Lincoln is also going to receive greater attention in New Jersey classrooms.

"Studying historical figures like Lincoln is in the core curriculum, but this is obviously a special year of celebration," state Education Commissioner Lucille Davy said.

"Students can do some community services connected to Lincoln, maybe researching their own community to see what it was like when Lincoln was president. We want to focus on good character and citizenship."

Davy said the schools "can easily run essay contests. There might be art or poster contests . . . PowerPoint presentations and videos.
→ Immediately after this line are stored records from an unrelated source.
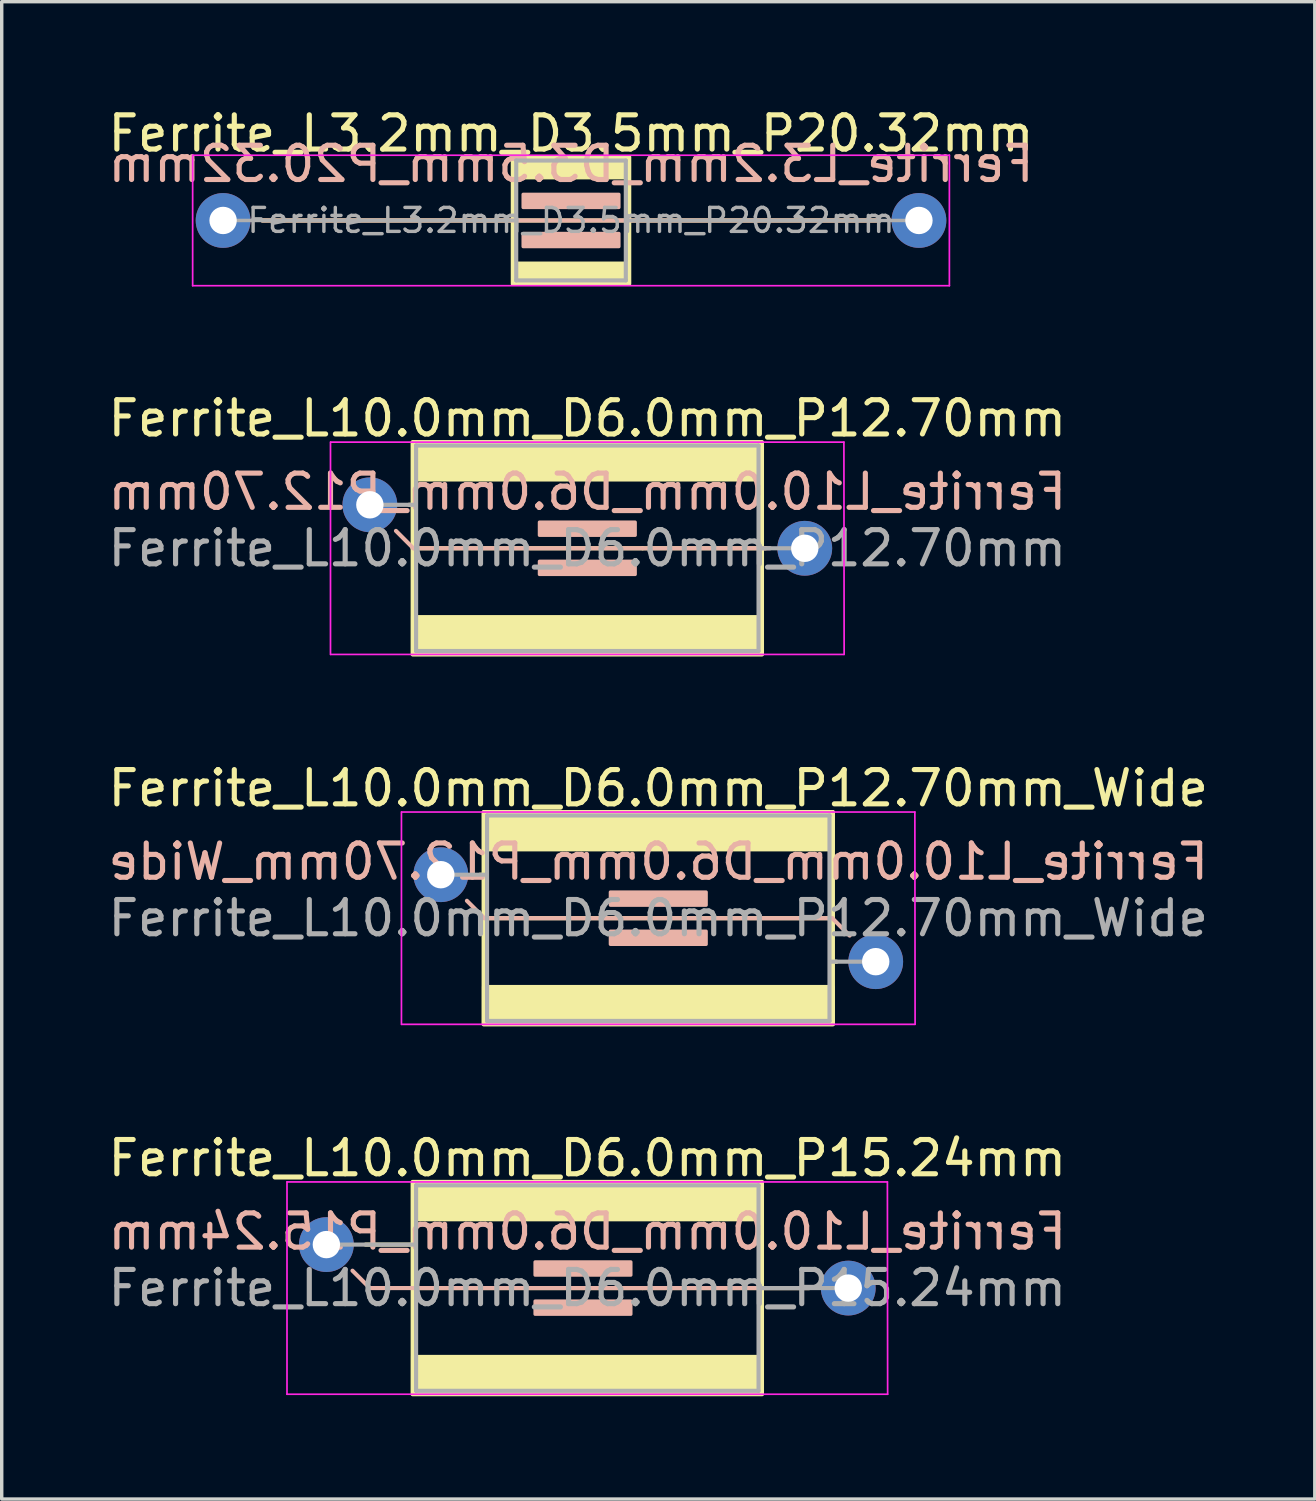
<source format=kicad_pcb>
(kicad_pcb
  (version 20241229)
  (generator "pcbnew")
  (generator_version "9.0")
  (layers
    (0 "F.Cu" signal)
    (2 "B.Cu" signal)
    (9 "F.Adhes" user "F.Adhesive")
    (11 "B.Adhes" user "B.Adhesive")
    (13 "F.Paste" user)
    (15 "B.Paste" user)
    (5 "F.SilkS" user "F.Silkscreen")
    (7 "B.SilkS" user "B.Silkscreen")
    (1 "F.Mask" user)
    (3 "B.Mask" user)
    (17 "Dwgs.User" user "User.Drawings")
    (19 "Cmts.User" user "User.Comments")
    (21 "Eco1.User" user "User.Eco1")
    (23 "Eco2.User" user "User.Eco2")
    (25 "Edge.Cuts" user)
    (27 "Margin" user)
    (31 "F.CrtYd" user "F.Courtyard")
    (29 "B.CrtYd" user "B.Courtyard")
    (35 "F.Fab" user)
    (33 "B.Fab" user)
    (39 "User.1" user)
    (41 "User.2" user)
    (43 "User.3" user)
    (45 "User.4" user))
  (footprint "Ferrite_L10.0mm_D6.0mm_P12.70mm_Wide"
    (layer "F.Cu")
    (at 9.823 22.493)
    (property "Reference" "Ferrite_L10.0mm_D6.0mm_P12.70mm_Wide" (at 6.35 -2.524 0) (layer "F.SilkS") (effects (font (size 1 1) (thickness 0.15))))
    (fp_line (start 1.143 0) (end 1.25 0) (stroke (width 0.12) (type solid)) (layer "F.SilkS"))
    (fp_line (start 7.964 1.27) (end 1.25 1.27) (stroke (width 0.12) (type solid)) (layer "F.SilkS"))
    (fp_line (start 7.964 1.27) (end 11.45 1.27) (stroke (width 0.12) (type solid)) (layer "F.SilkS"))
    (fp_line (start 11.557 2.54) (end 11.45 2.54) (stroke (width 0.12) (type solid)) (layer "F.SilkS"))
    (fp_rect (start 1.25 -1.83) (end 11.45 4.37) (stroke (width 0.12) (type solid)) (fill no) (layer "F.SilkS"))
    (fp_poly (pts (xy 11.45 -0.73) (xy 1.25 -0.73) (xy 1.25 -1.83) (xy 11.45 -1.83)) (stroke (width 0.1) (type solid)) (fill yes) (layer "F.SilkS"))
    (fp_poly (pts (xy 11.45 4.37) (xy 1.25 4.37) (xy 1.25 3.27) (xy 11.45 3.27)) (stroke (width 0.1) (type solid)) (fill yes) (layer "F.SilkS"))
    (fp_line (start 0.762 0.762) (end 1.27 1.27) (stroke (width 0.12) (type solid)) (layer "B.SilkS"))
    (fp_line (start 1.27 1.27) (end 11.43 1.27) (stroke (width 0.12) (type solid)) (layer "B.SilkS"))
    (fp_line (start 11.43 1.27) (end 11.938 1.778) (stroke (width 0.12) (type solid)) (layer "B.SilkS"))
    (fp_rect (start 4.953 0.508) (end 7.747 0.889) (stroke (width 0.1) (type solid)) (fill yes) (layer "B.SilkS"))
    (fp_rect (start 4.953 1.651) (end 7.747 2.032) (stroke (width 0.1) (type solid)) (fill yes) (layer "B.SilkS"))
    (fp_line (start -1.15 4.37) (end -1.15 -1.83) (stroke (width 0.05) (type solid)) (layer "F.CrtYd"))
    (fp_line (start -1.143 -1.83) (end 13.843 -1.83) (stroke (width 0.05) (type solid)) (layer "F.CrtYd"))
    (fp_line (start 13.843 -1.83) (end 13.85 4.37) (stroke (width 0.05) (type solid)) (layer "F.CrtYd"))
    (fp_line (start 13.843 4.37) (end -1.143 4.37) (stroke (width 0.05) (type solid)) (layer "F.CrtYd"))
    (fp_line (start 0 0) (end 1.333 0) (stroke (width 0.12) (type solid)) (layer "F.Fab"))
    (fp_line (start 1.35 -1.73) (end 1.35 4.27) (stroke (width 0.12) (type solid)) (layer "F.Fab"))
    (fp_line (start 11.35 -1.73) (end 1.35 -1.73) (stroke (width 0.12) (type solid)) (layer "F.Fab"))
    (fp_line (start 11.35 -1.73) (end 11.35 4.27) (stroke (width 0.12) (type solid)) (layer "F.Fab"))
    (fp_line (start 11.35 4.27) (end 1.35 4.27) (stroke (width 0.12) (type solid)) (layer "F.Fab"))
    (fp_line (start 12.7 2.54) (end 11.367 2.54) (stroke (width 0.12) (type solid)) (layer "F.Fab"))
    (fp_text user "${REFERENCE}" (at 6.35 -0.381 0) (layer "B.SilkS") (effects (font (size 1 1) (thickness 0.15)) (justify mirror)))
    (fp_text user "${REFERENCE}" (at 6.35 1.27 0) (layer "F.Fab") (effects (font (size 1 1) (thickness 0.15))))
    (pad "1" thru_hole circle (at 0 0) (size 1.6 1.6) (drill 0.8) (layers "*.Cu" "*.Mask"))
    (pad "2" thru_hole circle (at 12.7 2.54) (size 1.6 1.6) (drill 0.8) (layers "*.Cu" "*.Mask")))
  (footprint "Ferrite_L10.0mm_D6.0mm_P12.70mm"
    (layer "F.Cu")
    (at 7.751 11.691)
    (property "Reference" "Ferrite_L10.0mm_D6.0mm_P12.70mm" (at 6.35 -2.524 0) (layer "F.SilkS") (effects (font (size 1 1) (thickness 0.15))))
    (fp_line (start 1.143 0) (end 1.25 0) (stroke (width 0.12) (type solid)) (layer "F.SilkS"))
    (fp_line (start 7.964 1.27) (end 1.25 1.27) (stroke (width 0.12) (type solid)) (layer "F.SilkS"))
    (fp_line (start 7.964 1.27) (end 11.303 1.27) (stroke (width 0.12) (type solid)) (layer "F.SilkS"))
    (fp_line (start 11.557 1.27) (end 11.367 1.27) (stroke (width 0.12) (type solid)) (layer "F.SilkS"))
    (fp_rect (start 1.25 -1.83) (end 11.45 4.37) (stroke (width 0.12) (type solid)) (fill no) (layer "F.SilkS"))
    (fp_poly (pts (xy 11.45 -0.73) (xy 1.25 -0.73) (xy 1.25 -1.83) (xy 11.45 -1.83)) (stroke (width 0.1) (type solid)) (fill yes) (layer "F.SilkS"))
    (fp_poly (pts (xy 11.45 4.37) (xy 1.25 4.37) (xy 1.25 3.27) (xy 11.45 3.27)) (stroke (width 0.1) (type solid)) (fill yes) (layer "F.SilkS"))
    (fp_line (start 1.27 1.27) (end 0.762 0.762) (stroke (width 0.12) (type solid)) (layer "B.SilkS"))
    (fp_line (start 1.27 1.27) (end 11.684 1.27) (stroke (width 0.12) (type solid)) (layer "B.SilkS"))
    (fp_rect (start 4.953 0.508) (end 7.747 0.889) (stroke (width 0.1) (type solid)) (fill yes) (layer "B.SilkS"))
    (fp_rect (start 4.953 1.651) (end 7.747 2.032) (stroke (width 0.1) (type solid)) (fill yes) (layer "B.SilkS"))
    (fp_line (start -1.15 4.37) (end -1.15 -1.83) (stroke (width 0.05) (type solid)) (layer "F.CrtYd"))
    (fp_line (start -1.143 -1.83) (end 13.843 -1.83) (stroke (width 0.05) (type solid)) (layer "F.CrtYd"))
    (fp_line (start 13.843 -1.83) (end 13.85 4.37) (stroke (width 0.05) (type solid)) (layer "F.CrtYd"))
    (fp_line (start 13.843 4.37) (end -1.143 4.37) (stroke (width 0.05) (type solid)) (layer "F.CrtYd"))
    (fp_line (start 0 0) (end 1.333 0) (stroke (width 0.12) (type solid)) (layer "F.Fab"))
    (fp_line (start 1.35 -1.73) (end 1.35 4.27) (stroke (width 0.12) (type solid)) (layer "F.Fab"))
    (fp_line (start 11.35 -1.73) (end 1.35 -1.73) (stroke (width 0.12) (type solid)) (layer "F.Fab"))
    (fp_line (start 11.35 -1.73) (end 11.35 4.27) (stroke (width 0.12) (type solid)) (layer "F.Fab"))
    (fp_line (start 11.35 4.27) (end 1.35 4.27) (stroke (width 0.12) (type solid)) (layer "F.Fab"))
    (fp_line (start 12.7 1.27) (end 11.367 1.27) (stroke (width 0.12) (type solid)) (layer "F.Fab"))
    (fp_text user "${REFERENCE}" (at 6.35 -0.381 0) (layer "B.SilkS") (effects (font (size 1 1) (thickness 0.15)) (justify mirror)))
    (fp_text user "${REFERENCE}" (at 6.35 1.27 0) (layer "F.Fab") (effects (font (size 1 1) (thickness 0.15))))
    (pad "1" thru_hole circle (at 0 0) (size 1.6 1.6) (drill 0.8) (layers "*.Cu" "*.Mask"))
    (pad "2" thru_hole circle (at 12.7 1.27) (size 1.6 1.6) (drill 0.8) (layers "*.Cu" "*.Mask")))
  (footprint "Ferrite_L3.2mm_D3.5mm_P20.32mm"
    (layer "F.Cu")
    (at 3.465 3.388)
    (property "Reference" "Ferrite_L3.2mm_D3.5mm_P20.32mm" (at 10.16 -2.54 0) (layer "F.SilkS") (effects (font (size 1 1) (thickness 0.15))))
    (fp_line (start 19.177 0) (end 1.143 0) (stroke (width 0.12) (type solid)) (layer "F.SilkS"))
    (fp_rect (start 8.46 -1.85) (end 11.86 1.85) (stroke (width 0.12) (type solid)) (fill no) (layer "F.SilkS"))
    (fp_poly (pts (xy 11.86 -1.25) (xy 8.46 -1.25) (xy 8.46 -1.85) (xy 11.86 -1.85)) (stroke (width 0.1) (type solid)) (fill yes) (layer "F.SilkS"))
    (fp_poly (pts (xy 11.86 1.85) (xy 8.46 1.85) (xy 8.46 1.25) (xy 11.86 1.25)) (stroke (width 0.1) (type solid)) (fill yes) (layer "F.SilkS"))
    (fp_line (start 1.143 0) (end 19.177 0) (stroke (width 0.12) (type solid)) (layer "B.SilkS"))
    (fp_rect (start 8.763 -0.762) (end 11.557 -0.381) (stroke (width 0.1) (type solid)) (fill yes) (layer "B.SilkS"))
    (fp_rect (start 8.763 0.381) (end 11.557 0.762) (stroke (width 0.1) (type solid)) (fill yes) (layer "B.SilkS"))
    (fp_line (start -0.889 -1.905) (end 21.209 -1.905) (stroke (width 0.05) (type solid)) (layer "F.CrtYd"))
    (fp_line (start -0.889 1.905) (end -0.889 -1.905) (stroke (width 0.05) (type solid)) (layer "F.CrtYd"))
    (fp_line (start 21.209 -1.905) (end 21.209 1.905) (stroke (width 0.05) (type solid)) (layer "F.CrtYd"))
    (fp_line (start 21.209 1.905) (end -0.889 1.905) (stroke (width 0.05) (type solid)) (layer "F.CrtYd"))
    (fp_line (start 0 0) (end 8.56 0) (stroke (width 0.1) (type solid)) (layer "F.Fab"))
    (fp_line (start 8.56 -1.75) (end 8.56 1.75) (stroke (width 0.12) (type solid)) (layer "F.Fab"))
    (fp_line (start 8.56 1.75) (end 11.76 1.75) (stroke (width 0.12) (type solid)) (layer "F.Fab"))
    (fp_line (start 11.76 -1.75) (end 8.56 -1.75) (stroke (width 0.12) (type solid)) (layer "F.Fab"))
    (fp_line (start 11.76 1.75) (end 11.76 -1.75) (stroke (width 0.12) (type solid)) (layer "F.Fab"))
    (fp_line (start 20.32 0) (end 11.76 0) (stroke (width 0.1) (type solid)) (layer "F.Fab"))
    (fp_text user "${REFERENCE}" (at 10.16 -1.651 0) (layer "B.SilkS") (effects (font (size 1 1) (thickness 0.15)) (justify mirror)))
    (fp_text user "${REFERENCE}" (at 10.16 0 0) (layer "F.Fab") (effects (font (size 0.7 0.7) (thickness 0.1))))
    (pad "1" thru_hole circle (at 0 0) (size 1.6 1.6) (drill 0.8) (layers "*.Cu" "*.Mask"))
    (pad "2" thru_hole circle (at 20.32 0) (size 1.6 1.6) (drill 0.8) (layers "*.Cu" "*.Mask")))
  (footprint "Ferrite_L10.0mm_D6.0mm_P15.24mm"
    (layer "F.Cu")
    (at 6.481 33.295)
    (property "Reference" "Ferrite_L10.0mm_D6.0mm_P15.24mm" (at 7.62 -2.524 0) (layer "F.SilkS") (effects (font (size 1 1) (thickness 0.15))))
    (fp_line (start 1.143 0) (end 2.52 0) (stroke (width 0.12) (type solid)) (layer "F.SilkS"))
    (fp_line (start 9.234 1.27) (end 2.52 1.27) (stroke (width 0.12) (type solid)) (layer "F.SilkS"))
    (fp_line (start 9.234 1.27) (end 12.573 1.27) (stroke (width 0.12) (type solid)) (layer "F.SilkS"))
    (fp_line (start 14.097 1.27) (end 12.636 1.27) (stroke (width 0.12) (type solid)) (layer "F.SilkS"))
    (fp_rect (start 2.52 -1.83) (end 12.72 4.37) (stroke (width 0.12) (type solid)) (fill no) (layer "F.SilkS"))
    (fp_poly (pts (xy 12.72 -0.73) (xy 2.52 -0.73) (xy 2.52 -1.83) (xy 12.72 -1.83)) (stroke (width 0.1) (type solid)) (fill yes) (layer "F.SilkS"))
    (fp_poly (pts (xy 12.72 4.37) (xy 2.52 4.37) (xy 2.52 3.27) (xy 12.72 3.27)) (stroke (width 0.1) (type solid)) (fill yes) (layer "F.SilkS"))
    (fp_line (start 1.27 1.27) (end 0.762 0.762) (stroke (width 0.12) (type solid)) (layer "B.SilkS"))
    (fp_line (start 1.27 1.27) (end 14.097 1.27) (stroke (width 0.12) (type solid)) (layer "B.SilkS"))
    (fp_rect (start 6.096 0.508) (end 8.89 0.889) (stroke (width 0.1) (type solid)) (fill yes) (layer "B.SilkS"))
    (fp_rect (start 6.096 1.651) (end 8.89 2.032) (stroke (width 0.1) (type solid)) (fill yes) (layer "B.SilkS"))
    (fp_line (start -1.15 -1.83) (end 16.383 -1.83) (stroke (width 0.05) (type solid)) (layer "F.CrtYd"))
    (fp_line (start -1.15 4.37) (end -1.15 -1.83) (stroke (width 0.05) (type solid)) (layer "F.CrtYd"))
    (fp_line (start 16.383 -1.83) (end 16.39 4.37) (stroke (width 0.05) (type solid)) (layer "F.CrtYd"))
    (fp_line (start 16.39 4.37) (end -1.15 4.37) (stroke (width 0.05) (type solid)) (layer "F.CrtYd"))
    (fp_line (start 0 0) (end 2.603 0) (stroke (width 0.12) (type solid)) (layer "F.Fab"))
    (fp_line (start 2.62 -1.73) (end 2.62 4.27) (stroke (width 0.12) (type solid)) (layer "F.Fab"))
    (fp_line (start 12.62 -1.73) (end 2.62 -1.73) (stroke (width 0.12) (type solid)) (layer "F.Fab"))
    (fp_line (start 12.62 -1.73) (end 12.62 4.27) (stroke (width 0.12) (type solid)) (layer "F.Fab"))
    (fp_line (start 12.62 4.27) (end 2.62 4.27) (stroke (width 0.12) (type solid)) (layer "F.Fab"))
    (fp_line (start 15.24 1.27) (end 12.636 1.27) (stroke (width 0.12) (type solid)) (layer "F.Fab"))
    (fp_text user "${REFERENCE}" (at 7.62 -0.381 0) (layer "B.SilkS") (effects (font (size 1 1) (thickness 0.15)) (justify mirror)))
    (fp_text user "${REFERENCE}" (at 7.62 1.27 0) (layer "F.Fab") (effects (font (size 1 1) (thickness 0.15))))
    (pad "1" thru_hole circle (at 0 0) (size 1.6 1.6) (drill 0.8) (layers "*.Cu" "*.Mask"))
    (pad "2" thru_hole circle (at 15.24 1.27) (size 1.6 1.6) (drill 0.8) (layers "*.Cu" "*.Mask")))
  (gr_rect
    (start -3 -3)
    (end 35.345 40.725)
    (stroke (width 0.1) (type default))
    (fill no)
    (layer "Edge.Cuts")))
</source>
There are lots of ways to recognize and celebrate this occasion."

While Lincoln was widely supported in most Northern states, including Pennsylvania, he was reviled in New Jersey. His name and the antislavery Republican brand were so unpopular the state party referred to itself as the Opposition party in the election of 1860, Mappen said.
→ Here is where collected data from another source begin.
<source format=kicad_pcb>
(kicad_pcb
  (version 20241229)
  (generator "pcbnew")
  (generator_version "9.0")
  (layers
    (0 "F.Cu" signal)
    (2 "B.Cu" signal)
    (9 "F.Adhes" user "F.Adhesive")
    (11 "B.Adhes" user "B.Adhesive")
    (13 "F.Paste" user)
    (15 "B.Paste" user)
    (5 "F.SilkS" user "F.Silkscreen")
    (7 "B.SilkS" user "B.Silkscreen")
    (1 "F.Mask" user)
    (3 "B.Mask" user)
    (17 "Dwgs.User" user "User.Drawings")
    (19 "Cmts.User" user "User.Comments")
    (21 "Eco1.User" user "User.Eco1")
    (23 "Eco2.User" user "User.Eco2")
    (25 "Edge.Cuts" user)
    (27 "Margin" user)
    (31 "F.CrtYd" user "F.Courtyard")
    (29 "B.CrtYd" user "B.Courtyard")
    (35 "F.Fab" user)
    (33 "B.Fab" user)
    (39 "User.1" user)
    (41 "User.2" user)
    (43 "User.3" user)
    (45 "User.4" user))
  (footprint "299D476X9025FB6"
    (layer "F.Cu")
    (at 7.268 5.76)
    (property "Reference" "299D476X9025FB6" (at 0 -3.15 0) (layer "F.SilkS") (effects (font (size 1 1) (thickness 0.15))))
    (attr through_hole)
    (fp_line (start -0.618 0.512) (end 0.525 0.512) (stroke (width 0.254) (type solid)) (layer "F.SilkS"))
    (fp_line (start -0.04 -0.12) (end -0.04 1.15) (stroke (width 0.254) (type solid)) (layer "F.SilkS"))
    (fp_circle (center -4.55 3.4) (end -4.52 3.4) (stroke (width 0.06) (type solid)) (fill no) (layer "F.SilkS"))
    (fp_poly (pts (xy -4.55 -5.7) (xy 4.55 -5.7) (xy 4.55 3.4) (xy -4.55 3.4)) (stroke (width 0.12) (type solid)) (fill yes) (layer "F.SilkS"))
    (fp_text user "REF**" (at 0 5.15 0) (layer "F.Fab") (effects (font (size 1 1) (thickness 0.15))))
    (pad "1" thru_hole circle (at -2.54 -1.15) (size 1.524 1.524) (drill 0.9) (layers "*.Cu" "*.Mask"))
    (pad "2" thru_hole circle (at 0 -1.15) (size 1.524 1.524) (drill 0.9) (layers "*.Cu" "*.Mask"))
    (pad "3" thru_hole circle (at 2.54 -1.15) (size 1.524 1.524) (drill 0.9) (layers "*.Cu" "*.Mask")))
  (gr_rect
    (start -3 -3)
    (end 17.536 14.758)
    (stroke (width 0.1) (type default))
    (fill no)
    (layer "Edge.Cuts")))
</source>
Lincoln clearly understood the opposition facing him when he addressed the state's Senate and General Assembly separately on Feb. 21, 1861. New Jersey's invitation to Lincoln and his letter agreeing to speak are in the state's archives.

"Received, as I am, by the members of a Legislature the majority of whom do not agree with me in political sentiments, I trust that I may have their assistance in piloting the ship of State through this voyage, surrounded by perils as it is; for, if it should suffer attack now, there will be no pilot ever needed for another voyage," Lincoln told the General Assembly.

He gave a similar message to the Senate, noting that its members "did not think I was the man."

When war broke out after the election, Lincoln turned to Gen. George McClellan to lead the Union Army of the Potomac. But the commander - who would one day serve as New Jersey governor - often criticized the president, referring to him as "the original gorilla" and once keeping him waiting at his headquarters while he took a nap.

Lincoln later removed him from command, and McClellan, of Orange, N.J., ran for president as a Democrat in 1864, winning the state's popular vote but losing the election.

"There is a general consensus over the past 100 years that Lincoln was a great president," said Karl Niederer, director of the New Jersey State Archives.

"But it wasn't evident during the Civil War. Leading the nation through its most difficult trial and becoming the first president killed in office" raised his stature, Niederer added. "When all was said and done, he stepped up to the challenge and got us through."